NAVIGATING LIFE WITH DID: Understanding Treatment Expectations
- Mengisteab Eyehalik, LCSW, LMHC
- Oct 2, 2021
- 4 min read
Updated: Jan 28, 2023
Sometimes living with DID may feel like multiple people inhabiting the body. This impression comes from the subjective experience of alternate identities and how each may come across. The identity or the state that's in control of the executive function most of the time, may feel helpless, intruded, has no control, as if another entity or person took over the body. Some may experience time lapses, which they have little to no recollection of what took place. Some may find evidence they don't remember, evidence such as a piece of art or creative writing they don't remember doing, but have all the reasons to believe they must've done it. Some may miss or lose something important while in a different state and could not locate or find the item in another state which may become alarming for most people and enough a reason to seek treatment.

The attribution of DID experience as taken over by "an entity" or attribution to multiple people inhabiting the body may be more prevalent in some cultures than others. But the overall subjective experience may feel like multiple people inhabiting the body than a whole person with alternate states. In this case, it's important for clinicians, practitioners and other support system to realize and be pragmatic about the fact that a person with DID is a whole person with distinctive states taking on different roles and responsibilities.
One person with DID may have a different treatment goal than another. The gold standard of treatment expectation is a "more integrated functioning" in a day to day experience. For that reason, some seasoned clinicians aim at bringing the whole person towards a more integrated state of functioning as much as possible.
Treatment on average may take two years or more depending on the etiology, work associated with the etiology, and the complexity at hand. Treatment is usually divided by phases. During the gradual integration process of the treatment phase, the therapist may from time to time use the individual's description of the alternate states in service of the treatment. But at the end of the day the core value of treating DID entails bringing about increased degree of awareness into the different states and functional coordination of alternate states.
In the majority of DID experiences each alternate state appears to have its own first person perspective and feeling of its own self as well as a view of other parts as not Self. The alternate state that is taking charge of the executive control at any given time typically talks in the first person and may disavow or be entirely oblivious of the other identity states.
The shift or switch from one identity state into another is usually precipitated by stressful situations that typically surpass the capacity of the identity state that's in charge of the executive control at the time. Put it another way, the transition between states takes place in reaction to changes in emotional state or environmental demands leading to the emergence of another identity state to assume executive control. It's important to note that these different identities may have different emotions, memories, beliefs, and opposing point of view about a situation or experience which may become a challenge for clinicians with limited experience with DID.
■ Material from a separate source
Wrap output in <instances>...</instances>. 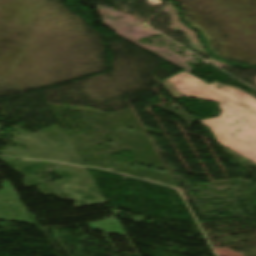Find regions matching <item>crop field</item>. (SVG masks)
Returning a JSON list of instances; mask_svg holds the SVG:
<instances>
[{"label":"crop field","instance_id":"crop-field-1","mask_svg":"<svg viewBox=\"0 0 256 256\" xmlns=\"http://www.w3.org/2000/svg\"><path fill=\"white\" fill-rule=\"evenodd\" d=\"M163 84L174 98L187 95L220 103L219 117L199 122L210 129L220 144L256 164V98L218 82L208 85L185 71Z\"/></svg>","mask_w":256,"mask_h":256}]
</instances>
The Guidelines for DID, 2nd Edition, published by ISSTD suggests:
"Helping the identities to be aware of one another as legitimate parts of the self and to negotiate and resolve their conflicts is at the very core of the therapeutic process. It is counter therapeutic for the therapist to treat any alternate identity as if it were more “real” or more important than any other. The therapist should not “play favorites” among the alternate identities or exclude apparently unlikable or disruptive ones from the therapy (although such steps may be necessary for a limited period of time at some stages in the treatment of some patients to provide for the safety and stability of the patient or the safety of others). The therapist should foster the idea that all alternate identities represent adaptive attempts to cope or to master problems that the patient has faced. Thus, it is counter therapeutic to tell patients to ignore or “get rid” of identities (although it is acceptable to provide strategies for the patient to resist the influence of destructive identities, or to help control the emergence of certain identities at inappropriate circumstances or times)."Journal of Trauma & Dissociation, 12:115–187, 2011 133
Clinicians and other providers have to be very mindful of how they address alternate identity states. Some individuals with DID may already have names, gender, age and other distinct identity attributes associated with each alternate identity state they're aware of. This may not be the case for many individuals with DID. In these situations, it is counter therapeutic for clinicians to suggest that the person with DID to name identities when in fact they have no names, or to suggest that identities function in a more elaborated and autonomous way than they already are.
During the last stages of treatment, most individuals with DID may appreciate and benefit from the increased awareness into the alternate identity states and functional collaboration between and among alternate identity states. The idea of complete integration may not be feasible in some cases, but also it may not be desirable in some other. Ultimately, after considering all options and practical needs of the situation, the therapist and the person living with DID have to decide what the best desirable outcome or stage of progress would be. Following a successful progress or completion of a treatment, it's beneficial to do some maintenance work and follow up as appropriate.